私はママとパパに元気よく挨拶をして家を出た。

角を曲がった私の目の前に、黒い車が止まった・・・

ドアが勢いよく開いた。中には見知らぬおじさんが乗っていた。

「君のお父さんが病院に運ばれたんだ!急いで乗って!!」

え・・・?さっきまで家にいたパパが!?そんなはずあるわけないじゃん!

「そんなはずないですよ!お父さんは家にいますから!」

「いいから早く乗れ!!!!!」

怖い・・・・・!

おじさんが逃げようとした私の手を強く引っ張ってきた。

誰か・・・!助けて!!!!!

「夢!大丈夫か!?」

空の声・・・来てくれたんだ!

おじさんは舌打ちをしてすばやく逃げて行った。

「なんだあいつ・・・って、夢!?」

私は、空に抱きついてしまっていた。

怖かったのと、嬉しかったので、涙が出てくる。

もし、空が来てくれなかったら・・・?

私の身、いや、命が危なかったかもしれない・・・。

空がそっと抱きしめ返してくれた。

どうしよう、恥ずかしいよ・・・///

「もう大丈夫だからな。俺から先生に行っとくから。」

夜、今日の朝のことをお礼したかったけど運悪く、家族で外食の予定があったから、話せなかった。

(空side)

誰もいないけど、一応・・・

「行ってきます。
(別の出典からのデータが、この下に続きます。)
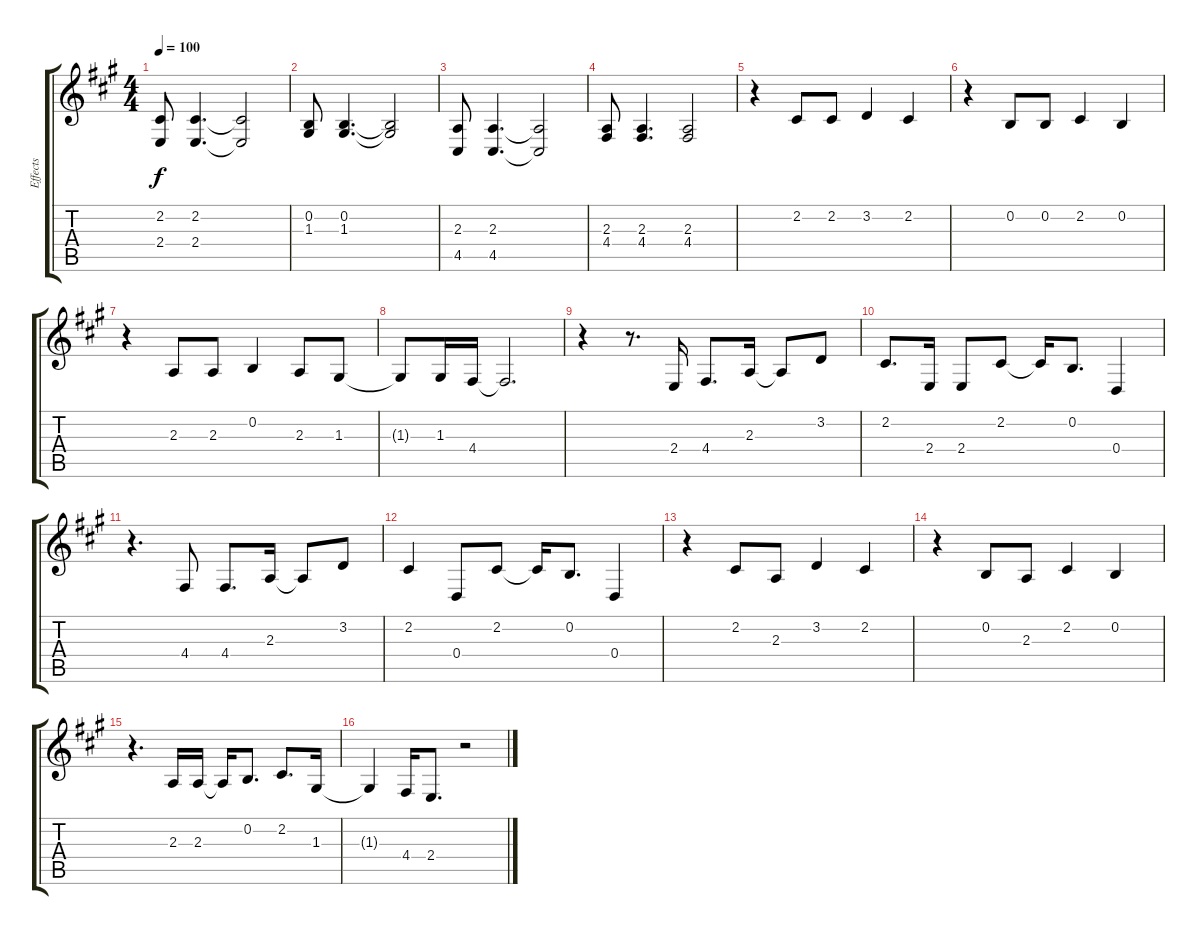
\track ("Effects" "Effects") {instrument reversecymbal}
\staff {score tabs}
\tuning (E4 B3 G3 D3 A2 E2) {hide}
\ts (4 4)
\tempo 100
\clef g2
\ks a
(2.2 2.4).8{dy f instrument reversecymbal} (2.2 2.4).4{d} (2.2{t} 2.4{t}).2 |
(0.2 1.3).8 (0.2 1.3).4{d} (0.2{t} 1.3{t}).2 |
(2.3 4.5).8 (2.3 4.5).4{d} (2.3{t} 4.5{t}).2 |
(2.3 4.4).8 (2.3 4.4).4{d} (2.3 4.4).2 |
r.4 2.2.8 2.2.8 3.2.4 2.2.4 |
r.4 0.2.8 0.2.8 2.2.4 0.2.4 |
r.4 2.3.8 2.3.8 0.2.4 2.3.8 1.3.8 |
1.3{t}.8 1.3.16 4.4.16 4.4{t}.2{d} |
r.4 r.8{d} 2.4.16 4.4.8{d} 2.3.16 2.3{t}.8 3.2.8 |
2.2.8{d} 2.4.16 2.4.8 2.2.8 2.2{t}.16 0.2.8{d} 0.4.4 |
r.4{d} 4.4.8 4.4.8{d} 2.3.16 2.3{t}.8 3.2.8 |
2.2.4 0.4.8 2.2.8 2.2{t}.16 0.2.8{d} 0.4.4 |
r.4 2.2.8 2.3.8 3.2.4 2.2.4 |
r.4 0.2.8 2.3.8 2.2.4 0.2.4 |
r.4{d} 2.3.16 2.3.16 2.3{t}.16 0.2.8{d} 2.2.8{d} 1.3.16 |
1.3{t}.4 4.4.16 2.4.8{d} r.2
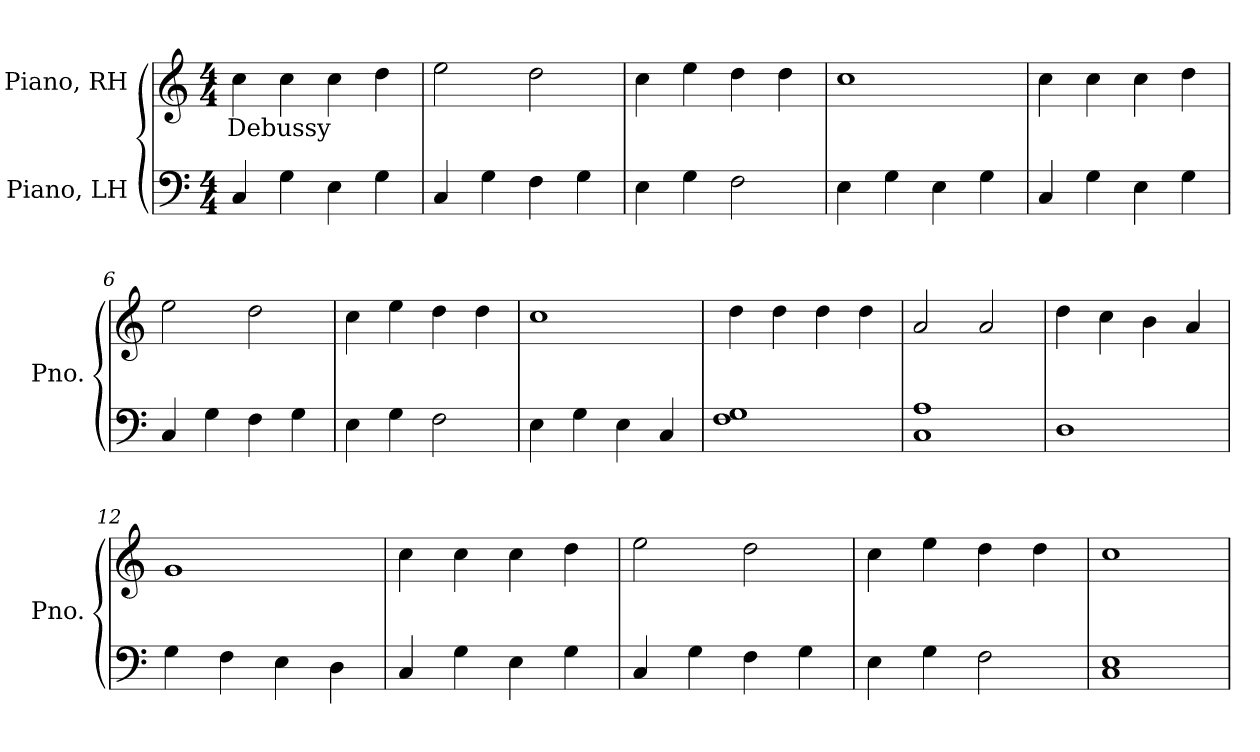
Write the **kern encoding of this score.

**kern	**kern	**text
*part2	*part1	*part1
*staff2	*staff1	*staff1
*I"Piano, LH	*I"Piano, RH	*
*I'Pno.	*I'Pno.	*
*clefF4	*clefG2	*
*k[]	*k[]	*
*M4/4	*M4/4	*
*MM84	*MM84	*
=1	=1	=1
!	!	!LO:LY:b
4C/	4cc\	Debussy
4G\	4cc\	.
4E\	4cc\	.
4G\	4dd\	.
=2	=2	=2
4C/	2ee\	.
4G\	.	.
4F\	2dd\	.
4G\	.	.
=3	=3	=3
4E\	4cc\	.
4G\	4ee\	.
2F\	4dd\	.
.	4dd\	.
=4	=4	=4
4E\	1cc	.
4G\	.	.
4E\	.	.
4G\	.	.
=5	=5	=5
4C/	4cc\	.
4G\	4cc\	.
4E\	4cc\	.
4G\	4dd\	.
=6	=6	=6
4C/	2ee\	.
4G\	.	.
4F\	2dd\	.
4G\	.	.
=7	=7	=7
4E\	4cc\	.
4G\	4ee\	.
2F\	4dd\	.
.	4dd\	.
!!LO:LB:g=z
=8	=8	=8
4E\	1cc	.
4G\	.	.
4E\	.	.
4C/	.	.
=9	=9	=9
1F 1G	4dd\	.
.	4dd\	.
.	4dd\	.
.	4dd\	.
=10	=10	=10
1C 1A	2a/	.
.	2a/	.
=11	=11	=11
1D	4dd\	.
.	4cc\	.
.	4b\	.
.	4a/	.
=12	=12	=12
4G\	1g	.
4F\	.	.
4E\	.	.
4D\	.	.
=13	=13	=13
4C/	4cc\	.
4G\	4cc\	.
4E\	4cc\	.
4G\	4dd\	.
=14	=14	=14
4C/	2ee\	.
4G\	.	.
4F\	2dd\	.
4G\	.	.
=15	=15	=15
4E\	4cc\	.
4G\	4ee\	.
2F\	4dd\	.
.	4dd\	.
=16	=16	=16
1C 1E	1cc	.
=	=	=
*-	*-	*-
」

ん?夢の声・・・?

角を曲がると、黒い車の中のおっさんに連れ込まれそうになっている夢がいた。

「夢!大丈夫か!?」

夢の顔がぱあっと明るくなった。

ここは人通りが少ないから、不安だったんだな・・・。

舌打ちしておっさんは猛スピードで消えた。

「なんだあいつ・・・って、夢!?」

夢が、抱きついてきた。

やばい・・・・・・//////

たまらなくなって、抱きしめ返した。

って、何やってんだ、俺。

「もう大丈夫だからな。俺から先生に行っとくから。」

誰にも見られてなきゃいいんだけど・・・。


その日、夢と今朝の事を話したかったけど、

夢ん家の外食デーって事で、話せなかった。

俺ん家なんて、何年も外食してない。

父ちゃんと母ちゃんが離婚して、結構経つな・・・。

母ちゃんは生活費を稼ぐだけでも大変だ。だから外食なんて贅沢言ってられない。

夢の家庭は幸せそうでいいな・・・・・・。